Exercise objective:
Swap every "camera" in the rows below for "view", leaving all other text unchanged.

Records supplied:
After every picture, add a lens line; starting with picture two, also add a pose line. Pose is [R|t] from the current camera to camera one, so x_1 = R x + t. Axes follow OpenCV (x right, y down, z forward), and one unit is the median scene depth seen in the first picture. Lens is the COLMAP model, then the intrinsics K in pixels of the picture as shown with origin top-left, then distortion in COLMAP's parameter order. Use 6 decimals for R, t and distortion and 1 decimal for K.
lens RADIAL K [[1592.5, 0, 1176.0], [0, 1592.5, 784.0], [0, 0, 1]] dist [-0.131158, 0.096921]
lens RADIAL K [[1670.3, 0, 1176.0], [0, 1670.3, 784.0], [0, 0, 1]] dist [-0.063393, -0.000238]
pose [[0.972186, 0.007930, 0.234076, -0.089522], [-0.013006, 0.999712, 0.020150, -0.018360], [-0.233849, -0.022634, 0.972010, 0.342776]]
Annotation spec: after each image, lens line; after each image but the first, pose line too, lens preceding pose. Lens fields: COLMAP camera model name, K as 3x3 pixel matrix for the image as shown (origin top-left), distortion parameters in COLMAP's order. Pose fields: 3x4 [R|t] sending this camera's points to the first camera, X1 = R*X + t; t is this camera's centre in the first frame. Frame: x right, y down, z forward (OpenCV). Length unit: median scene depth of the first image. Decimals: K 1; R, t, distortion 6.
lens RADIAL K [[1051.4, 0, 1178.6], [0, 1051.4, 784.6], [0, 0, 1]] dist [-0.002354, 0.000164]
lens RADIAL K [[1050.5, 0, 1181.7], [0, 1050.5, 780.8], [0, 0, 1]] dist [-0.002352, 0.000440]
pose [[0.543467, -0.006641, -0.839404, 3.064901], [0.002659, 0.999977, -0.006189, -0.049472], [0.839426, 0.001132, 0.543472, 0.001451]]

Answer to this task:
After every picture, add a lens line; starting with picture two, also add a pose line. Pose is [R|t] from the current view to view one, so x_1 = R x + t. Axes follow OpenCV (x right, y down, z forward), and one unit is the median scene depth seen in the first picture. Lens is the COLMAP model, then the intrinsics K in pixels of the picture as shown with origin top-left, then distortion in COLMAP's parameter order. Use 6 decimals for R, t and distortion and 1 decimal for K.
lens RADIAL K [[1592.5, 0, 1176.0], [0, 1592.5, 784.0], [0, 0, 1]] dist [-0.131158, 0.096921]
lens RADIAL K [[1670.3, 0, 1176.0], [0, 1670.3, 784.0], [0, 0, 1]] dist [-0.063393, -0.000238]
pose [[0.972186, 0.007930, 0.234076, -0.089522], [-0.013006, 0.999712, 0.020150, -0.018360], [-0.233849, -0.022634, 0.972010, 0.342776]]
Annotation spec: after each image, lens line; after each image but the first, pose line too, lens preceding pose. Lens fields: COLMAP view model name, K as 3x3 pixel matrix for the image as shown (origin top-left), distortion parameters in COLMAP's order. Pose fields: 3x4 [R|t] sending this view's points to the first view, X1 = R*X + t; t is this view's centre in the first frame. Frame: x right, y down, z forward (OpenCV). Length unit: median scene depth of the first image. Decimals: K 1; R, t, distortion 6.
lens RADIAL K [[1051.4, 0, 1178.6], [0, 1051.4, 784.6], [0, 0, 1]] dist [-0.002354, 0.000164]
lens RADIAL K [[1050.5, 0, 1181.7], [0, 1050.5, 780.8], [0, 0, 1]] dist [-0.002352, 0.000440]
pose [[0.543467, -0.006641, -0.839404, 3.064901], [0.002659, 0.999977, -0.006189, -0.049472], [0.839426, 0.001132, 0.543472, 0.001451]]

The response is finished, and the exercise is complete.